Recent studies have demonstrated that cholinergic neurons take part in the process of cocaine self-administration. In this study the authors used 0.25 µg-injections of 192-Saporin (Cat. #IT-01) into the posterior nucleus accumbens (Nacc)-ventral pallidum (VP) region of rats to identify specific subsets of cholinergic neurons that are involved. The results indicate that cholinergic innervations of the VP, the medial septum/diagonal band of Broca, and the Nacc are inhibitory to the underlying processes of cocaine self-administration.
Spinal neurons involved in the generation of at-level pain following spinal injury in the rat.

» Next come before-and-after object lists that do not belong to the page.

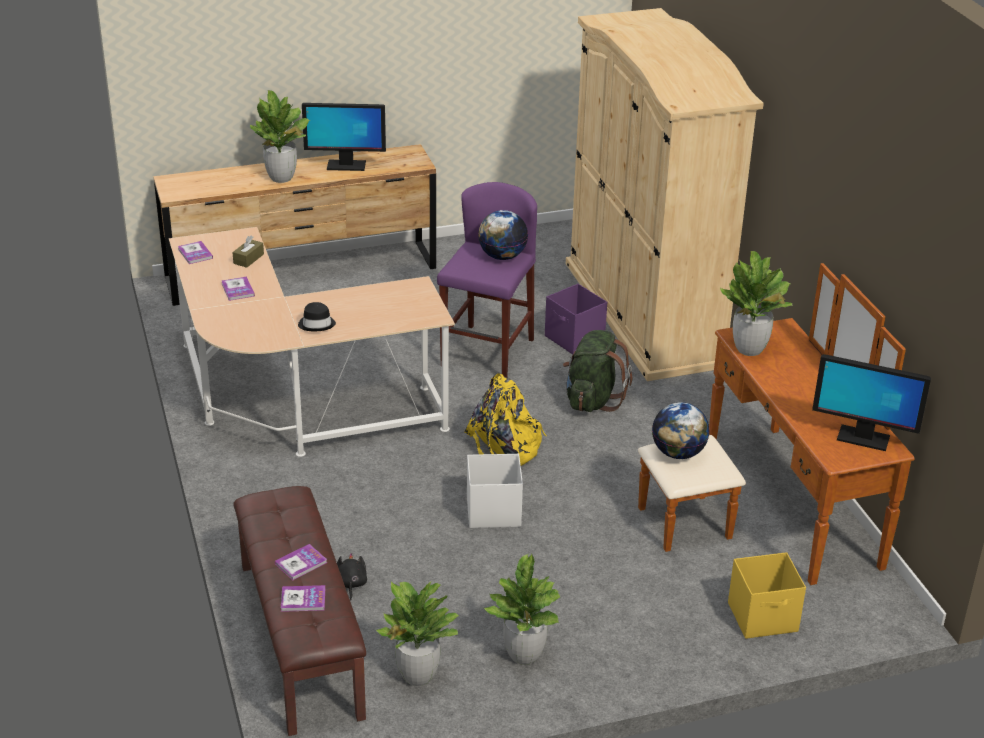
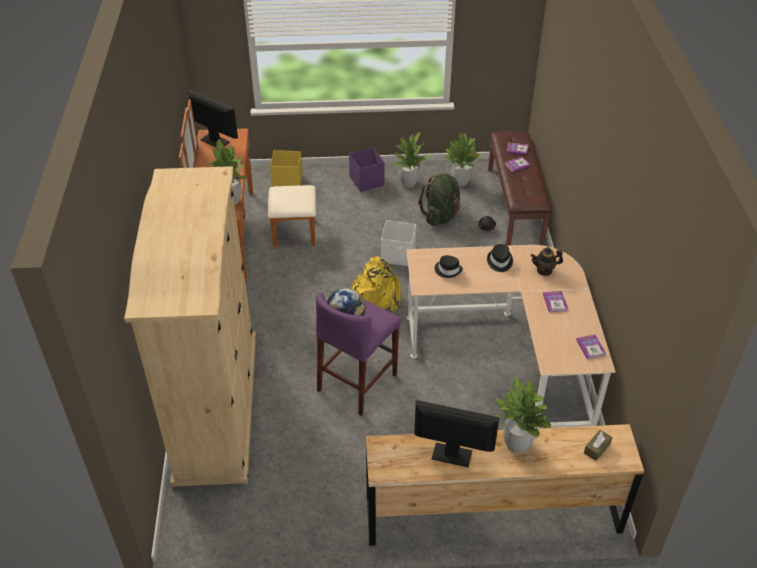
camera: 165 degrees left, 10 degrees up
brown tissue box [232,236,264,268] -> brown tissue box moved to [584,430,612,461]
purple storage box [545,284,607,355] -> purple storage box moved to [349,147,384,192]
green backpack [563,330,632,412] -> green backpack moved to [418,174,460,226]
globe [652,402,710,459] -> none
none -> black hat [435,255,463,278]
none -> teapot [531,247,563,276]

Yezierski RP, Yu CG, Mantyh PW, Vierck CJ, Lappi DA.
Neurosci Lett 361(1-3):232-236, 2004.
The elimination of substance P receptor-expressing neurons in lamina I of the spinal cord using SP-SAP (Cat. #IT-07) has been shown to reduce behavior associated with chronic pain. The authors investigated the effects of 150 or 300 ng SP-SAP treatment during or after intraspinal administration of quisqualic acid in rats. Both treatments resulted in a reduction of pain-associated behavior. These results demonstrate that pain following spinal cord injury involves a population of spinal neurons expressing the substance P receptor.